Written by Lorin Brice Hall
The murder of Jamal Khashoggi is a moral and ethical litmus test for the leaders of our nation,and for leaders across the world who claim in any capacity to stand for the best interests of their citizens.
Khashoggi, a Washington Post columnist who would often write critically of the Crown Prince Salman’s regime, was killed inside of the Saudi Arabian Consulate in Istanbul on October 2nd. Khashoggi entered the Consulate in order to sign divorce papers so that he could marry his fiancé. Once inside the building he died. Before traveling to Turkey to visit the Consulate to sign these divorce paper Khashoggi resided in the United States in self imposed exile after the rise of Crown Prince Salman. Since moving to the U.S.A. Khashoggi would write critically about the nations policies and criticize the Salman regime. Since the murder Crown Prince Salman has acknowledged that the journalist died within the consulate and that the murder was orchestrated by the Saudi State.This is in direct opposition to a previous statement given by the Saudi Government which states the killing of Khashoggi was an isolated event that is in no way tied to the state. This is a direct challenge to
democracy, to liberty and to the freedom of the press. The ability of the press to be free and un-coerced is critical to the development and continuation of both democracy and liberty. This act of violence against human ideals must be punished by the world. One nation cannot strike at the despotic regime.
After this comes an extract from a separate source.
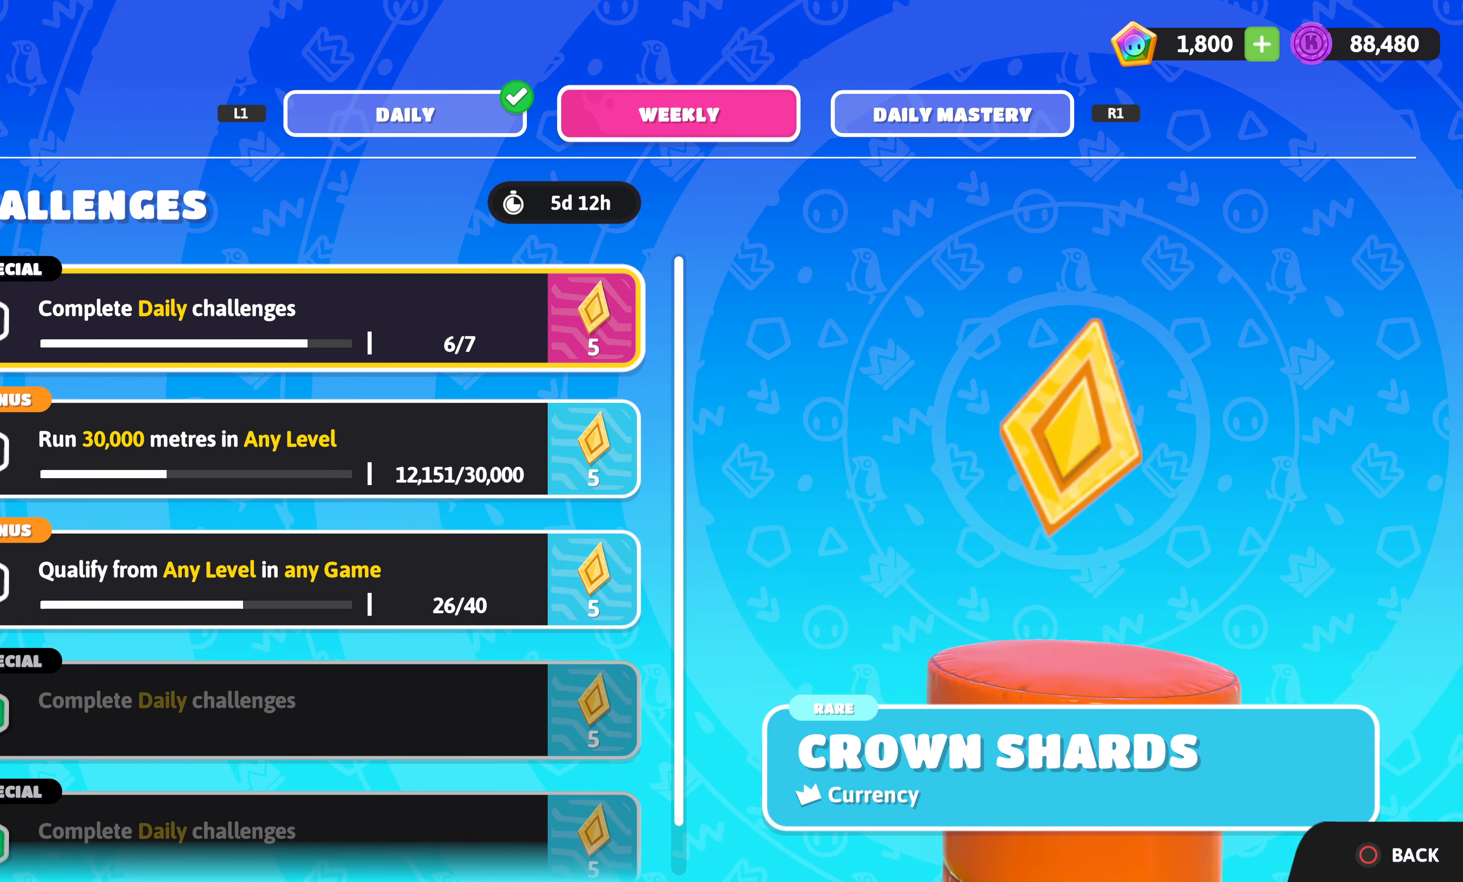
{"buttons": [], "left_stick": "center", "right_stick": "center", "events": [[166, "R1", "down"], [333, "R1", "up"]]}
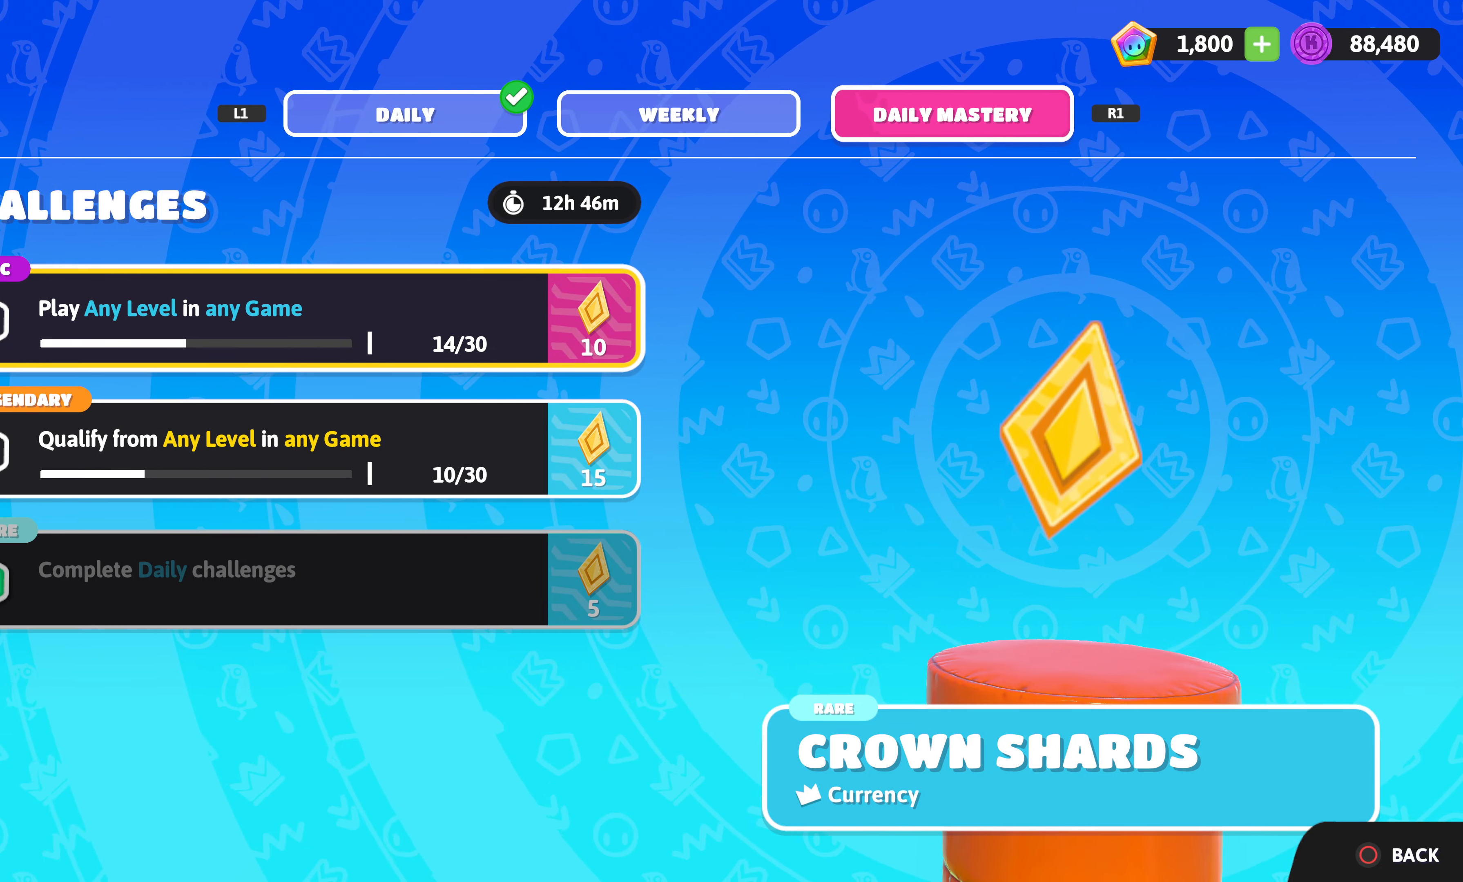
{"buttons": [], "left_stick": "center", "right_stick": "center", "events": [[116, "L1", "down"], [266, "L1", "up"]]}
Instead we global citizens must come together as a unit and punish the regime. Leaders of the world must renounce Salman and his cohorts and safeguard liberty.
The Washington Post, Khashoggi’s workplace, states that democracy dies in the dark and all of us in the world who do not want to open the door to tyranny and oppression must be ever vigilant to not allow ourselves to be accustomed to darkness.